* _EXERCISE AIM_
Your task is to transcribe the entries below exactly, from their first line down to the line containing "Hombre N (estimada), 45/54: none -> 322676", and to stop there.

═════ DATA FOR ANALYSIS ═════

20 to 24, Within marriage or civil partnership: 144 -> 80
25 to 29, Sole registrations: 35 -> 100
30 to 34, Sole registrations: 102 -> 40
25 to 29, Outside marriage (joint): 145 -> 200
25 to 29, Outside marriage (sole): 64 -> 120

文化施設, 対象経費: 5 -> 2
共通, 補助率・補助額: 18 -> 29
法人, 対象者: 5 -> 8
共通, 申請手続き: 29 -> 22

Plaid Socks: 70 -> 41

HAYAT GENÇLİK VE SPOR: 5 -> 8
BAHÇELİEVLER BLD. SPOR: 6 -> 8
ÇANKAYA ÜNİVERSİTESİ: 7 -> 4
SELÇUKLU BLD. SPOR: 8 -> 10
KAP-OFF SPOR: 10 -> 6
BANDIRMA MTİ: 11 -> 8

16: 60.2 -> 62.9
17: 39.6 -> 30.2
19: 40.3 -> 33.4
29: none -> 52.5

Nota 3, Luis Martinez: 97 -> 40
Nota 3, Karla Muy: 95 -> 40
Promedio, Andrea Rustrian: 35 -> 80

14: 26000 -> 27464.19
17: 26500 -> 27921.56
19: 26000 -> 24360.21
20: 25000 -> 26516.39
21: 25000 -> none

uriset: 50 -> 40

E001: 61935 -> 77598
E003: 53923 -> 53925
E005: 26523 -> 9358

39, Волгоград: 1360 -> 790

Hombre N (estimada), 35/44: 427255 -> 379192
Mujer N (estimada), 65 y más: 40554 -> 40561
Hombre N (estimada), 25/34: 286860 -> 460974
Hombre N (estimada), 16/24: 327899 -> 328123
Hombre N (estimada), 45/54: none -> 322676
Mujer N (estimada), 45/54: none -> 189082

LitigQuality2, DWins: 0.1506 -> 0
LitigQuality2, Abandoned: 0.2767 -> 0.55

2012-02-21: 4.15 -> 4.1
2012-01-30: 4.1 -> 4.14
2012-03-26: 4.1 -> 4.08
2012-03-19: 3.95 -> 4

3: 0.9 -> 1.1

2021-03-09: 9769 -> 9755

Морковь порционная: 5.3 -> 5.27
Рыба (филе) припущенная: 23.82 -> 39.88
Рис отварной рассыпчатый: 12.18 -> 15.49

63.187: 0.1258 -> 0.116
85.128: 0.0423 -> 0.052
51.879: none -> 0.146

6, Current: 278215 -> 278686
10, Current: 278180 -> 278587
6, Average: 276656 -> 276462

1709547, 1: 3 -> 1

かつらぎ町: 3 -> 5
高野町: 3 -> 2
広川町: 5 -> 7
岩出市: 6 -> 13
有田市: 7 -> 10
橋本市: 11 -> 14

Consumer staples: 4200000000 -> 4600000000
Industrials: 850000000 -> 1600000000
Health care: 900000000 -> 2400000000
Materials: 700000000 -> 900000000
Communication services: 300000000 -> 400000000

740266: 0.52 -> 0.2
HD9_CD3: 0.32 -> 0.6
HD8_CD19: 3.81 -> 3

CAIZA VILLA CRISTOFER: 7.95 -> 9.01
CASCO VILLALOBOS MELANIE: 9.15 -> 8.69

═════

* _WRITTEN RESPONSE_
20 to 24, Within marriage or civil partnership: 144 -> 80
25 to 29, Sole registrations: 35 -> 100
30 to 34, Sole registrations: 102 -> 40
25 to 29, Outside marriage (joint): 145 -> 200
25 to 29, Outside marriage (sole): 64 -> 120

文化施設, 対象経費: 5 -> 2
共通, 補助率・補助額: 18 -> 29
法人, 対象者: 5 -> 8
共通, 申請手続き: 29 -> 22

Plaid Socks: 70 -> 41

HAYAT GENÇLİK VE SPOR: 5 -> 8
BAHÇELİEVLER BLD. SPOR: 6 -> 8
ÇANKAYA ÜNİVERSİTESİ: 7 -> 4
SELÇUKLU BLD. SPOR: 8 -> 10
KAP-OFF SPOR: 10 -> 6
BANDIRMA MTİ: 11 -> 8

16: 60.2 -> 62.9
17: 39.6 -> 30.2
19: 40.3 -> 33.4
29: none -> 52.5

Nota 3, Luis Martinez: 97 -> 40
Nota 3, Karla Muy: 95 -> 40
Promedio, Andrea Rustrian: 35 -> 80

14: 26000 -> 27464.19
17: 26500 -> 27921.56
19: 26000 -> 24360.21
20: 25000 -> 26516.39
21: 25000 -> none

uriset: 50 -> 40

E001: 61935 -> 77598
E003: 53923 -> 53925
E005: 26523 -> 9358

39, Волгоград: 1360 -> 790

Hombre N (estimada), 35/44: 427255 -> 379192
Mujer N (estimada), 65 y más: 40554 -> 40561
Hombre N (estimada), 25/34: 286860 -> 460974
Hombre N (estimada), 16/24: 327899 -> 328123
Hombre N (estimada), 45/54: none -> 322676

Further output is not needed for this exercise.